[Stored data entries]
━━━━━━━━━━━━━━━━━━━━━━━━━━━━━━

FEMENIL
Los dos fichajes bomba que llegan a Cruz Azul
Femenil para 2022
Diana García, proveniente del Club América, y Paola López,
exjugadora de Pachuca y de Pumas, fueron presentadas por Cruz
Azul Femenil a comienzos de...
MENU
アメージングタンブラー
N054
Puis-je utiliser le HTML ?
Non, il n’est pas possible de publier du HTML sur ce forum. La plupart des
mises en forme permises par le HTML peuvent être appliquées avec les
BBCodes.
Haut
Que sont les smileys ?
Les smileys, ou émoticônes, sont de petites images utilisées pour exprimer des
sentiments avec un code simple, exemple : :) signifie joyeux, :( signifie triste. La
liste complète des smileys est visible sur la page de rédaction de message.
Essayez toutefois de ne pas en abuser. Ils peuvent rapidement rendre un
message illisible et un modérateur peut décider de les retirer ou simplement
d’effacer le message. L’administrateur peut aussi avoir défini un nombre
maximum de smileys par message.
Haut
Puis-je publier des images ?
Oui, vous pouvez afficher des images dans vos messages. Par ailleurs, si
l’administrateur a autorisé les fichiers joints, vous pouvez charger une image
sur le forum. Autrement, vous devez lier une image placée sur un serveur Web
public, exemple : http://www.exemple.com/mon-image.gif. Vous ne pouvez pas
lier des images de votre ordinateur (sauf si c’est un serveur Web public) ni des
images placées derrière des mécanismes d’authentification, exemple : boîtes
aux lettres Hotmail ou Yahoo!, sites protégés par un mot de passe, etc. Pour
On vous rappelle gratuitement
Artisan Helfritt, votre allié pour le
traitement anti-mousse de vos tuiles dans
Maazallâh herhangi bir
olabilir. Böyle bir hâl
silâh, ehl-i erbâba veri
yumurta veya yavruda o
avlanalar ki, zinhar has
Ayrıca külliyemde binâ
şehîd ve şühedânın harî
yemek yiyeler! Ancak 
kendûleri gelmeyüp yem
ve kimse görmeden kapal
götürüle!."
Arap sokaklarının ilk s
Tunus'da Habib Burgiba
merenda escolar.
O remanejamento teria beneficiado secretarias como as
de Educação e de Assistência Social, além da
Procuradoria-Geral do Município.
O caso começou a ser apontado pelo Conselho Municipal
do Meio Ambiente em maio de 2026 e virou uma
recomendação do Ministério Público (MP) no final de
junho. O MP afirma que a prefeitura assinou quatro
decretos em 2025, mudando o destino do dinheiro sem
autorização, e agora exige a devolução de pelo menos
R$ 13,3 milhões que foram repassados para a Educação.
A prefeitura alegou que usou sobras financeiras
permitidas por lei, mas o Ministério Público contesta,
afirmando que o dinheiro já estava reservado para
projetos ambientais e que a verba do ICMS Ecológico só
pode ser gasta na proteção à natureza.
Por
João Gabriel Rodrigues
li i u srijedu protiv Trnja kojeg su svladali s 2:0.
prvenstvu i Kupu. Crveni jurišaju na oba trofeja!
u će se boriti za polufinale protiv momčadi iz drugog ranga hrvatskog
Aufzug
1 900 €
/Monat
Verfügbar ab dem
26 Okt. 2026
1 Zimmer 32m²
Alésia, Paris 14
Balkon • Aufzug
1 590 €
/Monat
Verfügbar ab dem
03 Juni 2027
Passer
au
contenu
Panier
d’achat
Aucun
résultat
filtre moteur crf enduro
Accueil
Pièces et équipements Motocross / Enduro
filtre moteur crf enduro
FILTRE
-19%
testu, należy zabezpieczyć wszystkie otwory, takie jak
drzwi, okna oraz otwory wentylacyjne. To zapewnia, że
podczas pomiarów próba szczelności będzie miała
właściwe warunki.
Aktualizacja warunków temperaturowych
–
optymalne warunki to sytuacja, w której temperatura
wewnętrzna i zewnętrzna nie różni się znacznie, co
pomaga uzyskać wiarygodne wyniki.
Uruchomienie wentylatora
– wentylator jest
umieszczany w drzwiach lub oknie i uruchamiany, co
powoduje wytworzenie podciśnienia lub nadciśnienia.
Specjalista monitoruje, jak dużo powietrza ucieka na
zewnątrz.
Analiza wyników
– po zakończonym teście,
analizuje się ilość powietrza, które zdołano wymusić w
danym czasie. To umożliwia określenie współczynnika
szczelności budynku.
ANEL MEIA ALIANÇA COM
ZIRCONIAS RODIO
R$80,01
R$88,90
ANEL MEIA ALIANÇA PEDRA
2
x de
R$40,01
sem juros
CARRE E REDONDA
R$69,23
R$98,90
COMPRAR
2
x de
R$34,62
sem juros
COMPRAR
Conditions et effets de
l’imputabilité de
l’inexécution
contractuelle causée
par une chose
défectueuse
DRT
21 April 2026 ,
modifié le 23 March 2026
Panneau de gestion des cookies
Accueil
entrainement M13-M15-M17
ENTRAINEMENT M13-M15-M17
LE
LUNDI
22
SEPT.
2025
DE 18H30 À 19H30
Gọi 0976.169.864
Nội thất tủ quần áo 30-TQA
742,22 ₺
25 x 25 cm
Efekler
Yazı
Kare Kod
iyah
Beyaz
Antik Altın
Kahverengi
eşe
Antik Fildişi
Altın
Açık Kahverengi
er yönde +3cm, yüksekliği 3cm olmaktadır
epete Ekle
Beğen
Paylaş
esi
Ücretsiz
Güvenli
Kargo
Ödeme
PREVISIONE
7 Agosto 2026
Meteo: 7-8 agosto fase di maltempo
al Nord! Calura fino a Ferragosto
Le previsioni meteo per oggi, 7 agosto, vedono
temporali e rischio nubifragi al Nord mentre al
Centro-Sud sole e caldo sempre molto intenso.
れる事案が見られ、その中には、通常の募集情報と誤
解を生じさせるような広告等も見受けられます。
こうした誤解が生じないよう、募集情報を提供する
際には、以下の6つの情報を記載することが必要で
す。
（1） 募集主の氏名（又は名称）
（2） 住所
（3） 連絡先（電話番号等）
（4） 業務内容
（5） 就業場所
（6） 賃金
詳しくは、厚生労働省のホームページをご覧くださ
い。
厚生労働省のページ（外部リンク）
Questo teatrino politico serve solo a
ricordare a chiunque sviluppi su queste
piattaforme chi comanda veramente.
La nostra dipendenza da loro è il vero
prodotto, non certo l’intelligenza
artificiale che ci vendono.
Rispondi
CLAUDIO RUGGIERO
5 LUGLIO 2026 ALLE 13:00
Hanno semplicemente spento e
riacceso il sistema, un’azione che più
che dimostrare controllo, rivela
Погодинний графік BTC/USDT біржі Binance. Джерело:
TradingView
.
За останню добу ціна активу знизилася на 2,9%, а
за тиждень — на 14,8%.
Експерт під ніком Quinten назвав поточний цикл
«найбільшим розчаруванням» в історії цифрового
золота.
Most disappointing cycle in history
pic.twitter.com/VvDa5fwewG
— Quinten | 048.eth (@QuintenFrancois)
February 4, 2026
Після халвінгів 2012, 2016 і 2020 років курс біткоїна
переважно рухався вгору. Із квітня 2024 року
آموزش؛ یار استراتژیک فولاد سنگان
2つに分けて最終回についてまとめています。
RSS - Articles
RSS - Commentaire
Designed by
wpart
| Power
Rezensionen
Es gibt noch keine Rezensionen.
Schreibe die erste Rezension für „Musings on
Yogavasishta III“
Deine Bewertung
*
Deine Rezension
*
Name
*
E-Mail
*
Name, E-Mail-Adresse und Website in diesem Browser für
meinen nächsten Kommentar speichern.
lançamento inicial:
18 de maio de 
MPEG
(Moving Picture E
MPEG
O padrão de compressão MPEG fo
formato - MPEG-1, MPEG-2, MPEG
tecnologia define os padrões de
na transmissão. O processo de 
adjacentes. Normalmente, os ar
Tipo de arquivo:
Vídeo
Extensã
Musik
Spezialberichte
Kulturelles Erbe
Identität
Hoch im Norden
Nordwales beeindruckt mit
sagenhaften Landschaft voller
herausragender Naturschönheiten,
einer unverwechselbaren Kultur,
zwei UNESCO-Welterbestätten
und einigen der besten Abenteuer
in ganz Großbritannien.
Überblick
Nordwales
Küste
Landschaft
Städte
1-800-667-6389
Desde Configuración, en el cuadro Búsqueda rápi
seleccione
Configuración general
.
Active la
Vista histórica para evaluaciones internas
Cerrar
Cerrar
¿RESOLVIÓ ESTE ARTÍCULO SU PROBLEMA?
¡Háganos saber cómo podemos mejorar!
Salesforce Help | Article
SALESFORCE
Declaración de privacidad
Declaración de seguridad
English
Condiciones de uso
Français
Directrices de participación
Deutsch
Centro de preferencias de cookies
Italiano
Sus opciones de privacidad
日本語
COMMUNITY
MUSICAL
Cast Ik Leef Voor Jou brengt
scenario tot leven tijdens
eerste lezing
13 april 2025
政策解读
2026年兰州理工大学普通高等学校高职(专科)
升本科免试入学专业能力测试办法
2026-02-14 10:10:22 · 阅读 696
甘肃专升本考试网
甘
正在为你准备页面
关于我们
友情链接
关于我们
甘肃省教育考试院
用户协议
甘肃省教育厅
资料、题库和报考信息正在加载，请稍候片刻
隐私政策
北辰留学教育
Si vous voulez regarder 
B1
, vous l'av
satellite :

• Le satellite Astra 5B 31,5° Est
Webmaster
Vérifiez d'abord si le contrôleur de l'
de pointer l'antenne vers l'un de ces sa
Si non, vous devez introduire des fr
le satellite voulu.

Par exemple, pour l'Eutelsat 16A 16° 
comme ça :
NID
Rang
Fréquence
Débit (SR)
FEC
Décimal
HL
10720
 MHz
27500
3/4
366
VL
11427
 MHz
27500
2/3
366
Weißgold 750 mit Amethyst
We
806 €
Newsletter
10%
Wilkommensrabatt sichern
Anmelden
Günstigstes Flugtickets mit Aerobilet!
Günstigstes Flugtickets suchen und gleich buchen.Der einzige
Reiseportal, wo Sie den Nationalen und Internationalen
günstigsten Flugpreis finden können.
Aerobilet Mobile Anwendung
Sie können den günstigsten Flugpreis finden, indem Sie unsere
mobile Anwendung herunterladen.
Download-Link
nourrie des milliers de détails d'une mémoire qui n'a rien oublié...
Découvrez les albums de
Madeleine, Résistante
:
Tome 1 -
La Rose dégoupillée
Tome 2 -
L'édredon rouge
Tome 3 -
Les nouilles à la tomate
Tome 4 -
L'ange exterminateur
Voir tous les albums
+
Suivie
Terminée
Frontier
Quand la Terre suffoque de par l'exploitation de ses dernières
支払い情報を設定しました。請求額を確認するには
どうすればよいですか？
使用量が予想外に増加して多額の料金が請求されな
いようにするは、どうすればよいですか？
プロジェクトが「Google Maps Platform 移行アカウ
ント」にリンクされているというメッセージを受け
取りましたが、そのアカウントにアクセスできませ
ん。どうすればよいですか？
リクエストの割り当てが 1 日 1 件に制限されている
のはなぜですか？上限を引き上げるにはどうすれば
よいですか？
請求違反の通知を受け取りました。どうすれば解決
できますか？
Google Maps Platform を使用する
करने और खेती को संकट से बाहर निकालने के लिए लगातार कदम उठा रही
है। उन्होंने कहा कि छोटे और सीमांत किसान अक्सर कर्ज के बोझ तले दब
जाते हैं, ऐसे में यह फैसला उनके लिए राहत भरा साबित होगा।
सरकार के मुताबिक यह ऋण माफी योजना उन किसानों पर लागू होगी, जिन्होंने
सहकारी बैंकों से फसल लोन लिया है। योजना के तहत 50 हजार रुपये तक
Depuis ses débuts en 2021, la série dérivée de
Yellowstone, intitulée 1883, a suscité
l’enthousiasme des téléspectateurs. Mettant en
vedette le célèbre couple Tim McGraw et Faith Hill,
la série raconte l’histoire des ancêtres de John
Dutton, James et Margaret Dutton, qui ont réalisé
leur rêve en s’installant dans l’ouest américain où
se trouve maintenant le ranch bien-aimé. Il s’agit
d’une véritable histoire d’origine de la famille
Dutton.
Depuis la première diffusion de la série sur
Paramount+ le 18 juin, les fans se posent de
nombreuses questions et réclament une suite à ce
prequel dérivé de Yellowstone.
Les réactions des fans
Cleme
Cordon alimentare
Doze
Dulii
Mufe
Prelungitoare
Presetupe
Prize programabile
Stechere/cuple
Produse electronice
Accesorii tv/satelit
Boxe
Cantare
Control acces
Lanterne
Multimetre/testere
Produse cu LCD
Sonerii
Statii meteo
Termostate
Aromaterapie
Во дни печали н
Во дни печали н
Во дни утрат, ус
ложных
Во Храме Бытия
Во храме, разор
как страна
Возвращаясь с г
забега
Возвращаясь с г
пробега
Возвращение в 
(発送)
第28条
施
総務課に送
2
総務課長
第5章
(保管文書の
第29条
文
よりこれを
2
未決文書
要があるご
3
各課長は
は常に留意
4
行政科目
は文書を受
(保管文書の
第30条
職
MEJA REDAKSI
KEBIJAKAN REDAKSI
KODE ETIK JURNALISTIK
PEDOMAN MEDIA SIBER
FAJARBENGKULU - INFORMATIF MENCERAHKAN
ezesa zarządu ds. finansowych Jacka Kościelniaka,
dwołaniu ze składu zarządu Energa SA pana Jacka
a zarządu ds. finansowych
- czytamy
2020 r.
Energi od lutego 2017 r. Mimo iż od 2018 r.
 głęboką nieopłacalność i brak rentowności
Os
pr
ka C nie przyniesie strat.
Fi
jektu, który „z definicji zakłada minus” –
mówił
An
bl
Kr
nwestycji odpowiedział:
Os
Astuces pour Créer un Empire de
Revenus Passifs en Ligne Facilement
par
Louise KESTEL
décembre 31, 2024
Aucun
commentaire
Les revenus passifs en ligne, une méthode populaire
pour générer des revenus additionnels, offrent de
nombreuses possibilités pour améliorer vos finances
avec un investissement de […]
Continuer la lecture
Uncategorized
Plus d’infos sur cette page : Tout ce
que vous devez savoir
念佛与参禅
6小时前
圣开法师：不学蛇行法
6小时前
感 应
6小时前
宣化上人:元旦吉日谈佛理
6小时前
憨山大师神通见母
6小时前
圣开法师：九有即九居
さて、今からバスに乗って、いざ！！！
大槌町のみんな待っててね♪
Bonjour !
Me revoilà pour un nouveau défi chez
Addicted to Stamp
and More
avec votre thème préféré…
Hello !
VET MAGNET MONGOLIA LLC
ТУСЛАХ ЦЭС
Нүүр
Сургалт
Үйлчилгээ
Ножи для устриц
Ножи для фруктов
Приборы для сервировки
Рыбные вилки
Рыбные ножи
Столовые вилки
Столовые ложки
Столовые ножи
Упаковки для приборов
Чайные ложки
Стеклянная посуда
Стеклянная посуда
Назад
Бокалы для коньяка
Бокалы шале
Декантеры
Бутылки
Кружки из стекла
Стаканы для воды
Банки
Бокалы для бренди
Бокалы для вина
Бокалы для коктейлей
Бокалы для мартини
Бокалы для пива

━━━━━━━━━━━━━━━━━━━━━━━━━━━━━━

» Job item:
Considering only the records above, state the number of lines that include the word "Público", with nothing added.

» Answer section:
2